Try it: For the records below, print every one exactly, with nothing dropped.

Source material:
┌──

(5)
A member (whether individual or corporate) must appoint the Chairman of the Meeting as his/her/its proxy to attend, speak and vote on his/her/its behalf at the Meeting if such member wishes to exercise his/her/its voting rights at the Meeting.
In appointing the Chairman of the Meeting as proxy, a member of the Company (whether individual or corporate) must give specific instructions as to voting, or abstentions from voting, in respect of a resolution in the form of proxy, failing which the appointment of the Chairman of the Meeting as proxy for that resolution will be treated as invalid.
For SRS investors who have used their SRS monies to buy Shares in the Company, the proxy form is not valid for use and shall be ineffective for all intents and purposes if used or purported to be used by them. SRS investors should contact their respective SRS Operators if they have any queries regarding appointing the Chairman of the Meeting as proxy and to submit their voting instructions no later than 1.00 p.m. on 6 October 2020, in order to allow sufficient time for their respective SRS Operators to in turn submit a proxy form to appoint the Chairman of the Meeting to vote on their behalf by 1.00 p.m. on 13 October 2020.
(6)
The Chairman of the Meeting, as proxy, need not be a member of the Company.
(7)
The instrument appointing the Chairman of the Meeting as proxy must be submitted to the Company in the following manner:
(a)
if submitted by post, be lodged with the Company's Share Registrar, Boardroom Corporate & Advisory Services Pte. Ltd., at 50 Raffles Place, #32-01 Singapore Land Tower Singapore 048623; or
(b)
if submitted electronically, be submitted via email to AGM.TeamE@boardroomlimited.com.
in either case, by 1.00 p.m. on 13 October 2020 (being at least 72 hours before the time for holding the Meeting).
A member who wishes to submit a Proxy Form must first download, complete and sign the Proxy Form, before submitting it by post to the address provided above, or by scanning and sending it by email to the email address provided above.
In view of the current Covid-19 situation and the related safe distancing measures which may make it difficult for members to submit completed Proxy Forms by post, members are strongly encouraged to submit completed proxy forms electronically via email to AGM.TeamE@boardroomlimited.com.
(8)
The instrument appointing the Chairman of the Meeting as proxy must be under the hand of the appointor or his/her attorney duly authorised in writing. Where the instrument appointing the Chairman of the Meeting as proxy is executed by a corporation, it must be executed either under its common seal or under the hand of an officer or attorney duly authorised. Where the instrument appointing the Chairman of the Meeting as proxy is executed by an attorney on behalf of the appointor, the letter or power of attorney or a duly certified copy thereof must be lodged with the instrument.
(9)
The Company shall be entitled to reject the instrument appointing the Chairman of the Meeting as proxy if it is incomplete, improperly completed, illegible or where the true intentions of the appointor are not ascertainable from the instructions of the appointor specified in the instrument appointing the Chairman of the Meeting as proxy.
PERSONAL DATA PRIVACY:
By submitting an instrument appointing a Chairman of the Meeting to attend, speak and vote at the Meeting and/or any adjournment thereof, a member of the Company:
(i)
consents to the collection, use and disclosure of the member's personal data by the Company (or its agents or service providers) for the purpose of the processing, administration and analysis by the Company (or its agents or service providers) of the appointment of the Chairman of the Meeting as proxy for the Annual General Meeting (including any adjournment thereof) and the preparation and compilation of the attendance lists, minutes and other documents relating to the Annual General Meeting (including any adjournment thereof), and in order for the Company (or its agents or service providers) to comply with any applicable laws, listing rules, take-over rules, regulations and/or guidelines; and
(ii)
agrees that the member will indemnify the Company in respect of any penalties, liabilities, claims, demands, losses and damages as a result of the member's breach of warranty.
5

└──

Exercise result:
(5)
A member (whether individual or corporate) must appoint the Chairman of the Meeting as his/her/its proxy to attend, speak and vote on his/her/its behalf at the Meeting if such member wishes to exercise his/her/its voting rights at the Meeting.
In appointing the Chairman of the Meeting as proxy, a member of the Company (whether individual or corporate) must give specific instructions as to voting, or abstentions from voting, in respect of a resolution in the form of proxy, failing which the appointment of the Chairman of the Meeting as proxy for that resolution will be treated as invalid.
For SRS investors who have used their SRS monies to buy Shares in the Company, the proxy form is not valid for use and shall be ineffective for all intents and purposes if used or purported to be used by them. SRS investors should contact their respective SRS Operators if they have any queries regarding appointing the Chairman of the Meeting as proxy and to submit their voting instructions no later than 1.00 p.m. on 6 October 2020, in order to allow sufficient time for their respective SRS Operators to in turn submit a proxy form to appoint the Chairman of the Meeting to vote on their behalf by 1.00 p.m. on 13 October 2020.
(6)
The Chairman of the Meeting, as proxy, need not be a member of the Company.
(7)
The instrument appointing the Chairman of the Meeting as proxy must be submitted to the Company in the following manner:
(a)
if submitted by post, be lodged with the Company's Share Registrar, Boardroom Corporate & Advisory Services Pte. Ltd., at 50 Raffles Place, #32-01 Singapore Land Tower Singapore 048623; or
(b)
if submitted electronically, be submitted via email to AGM.TeamE@boardroomlimited.com.
in either case, by 1.00 p.m. on 13 October 2020 (being at least 72 hours before the time for holding the Meeting).
A member who wishes to submit a Proxy Form must first download, complete and sign the Proxy Form, before submitting it by post to the address provided above, or by scanning and sending it by email to the email address provided above.
In view of the current Covid-19 situation and the related safe distancing measures which may make it difficult for members to submit completed Proxy Forms by post, members are strongly encouraged to submit completed proxy forms electronically via email to AGM.TeamE@boardroomlimited.com.
(8)
The instrument appointing the Chairman of the Meeting as proxy must be under the hand of the appointor or his/her attorney duly authorised in writing. Where the instrument appointing the Chairman of the Meeting as proxy is executed by a corporation, it must be executed either under its common seal or under the hand of an officer or attorney duly authorised. Where the instrument appointing the Chairman of the Meeting as proxy is executed by an attorney on behalf of the appointor, the letter or power of attorney or a duly certified copy thereof must be lodged with the instrument.
(9)
The Company shall be entitled to reject the instrument appointing the Chairman of the Meeting as proxy if it is incomplete, improperly completed, illegible or where the true intentions of the appointor are not ascertainable from the instructions of the appointor specified in the instrument appointing the Chairman of the Meeting as proxy.
PERSONAL DATA PRIVACY:
By submitting an instrument appointing a Chairman of the Meeting to attend, speak and vote at the Meeting and/or any adjournment thereof, a member of the Company:
(i)
consents to the collection, use and disclosure of the member's personal data by the Company (or its agents or service providers) for the purpose of the processing, administration and analysis by the Company (or its agents or service providers) of the appointment of the Chairman of the Meeting as proxy for the Annual General Meeting (including any adjournment thereof) and the preparation and compilation of the attendance lists, minutes and other documents relating to the Annual General Meeting (including any adjournment thereof), and in order for the Company (or its agents or service providers) to comply with any applicable laws, listing rules, take-over rules, regulations and/or guidelines; and
(ii)
agrees that the member will indemnify the Company in respect of any penalties, liabilities, claims, demands, losses and damages as a result of the member's breach of warranty.
5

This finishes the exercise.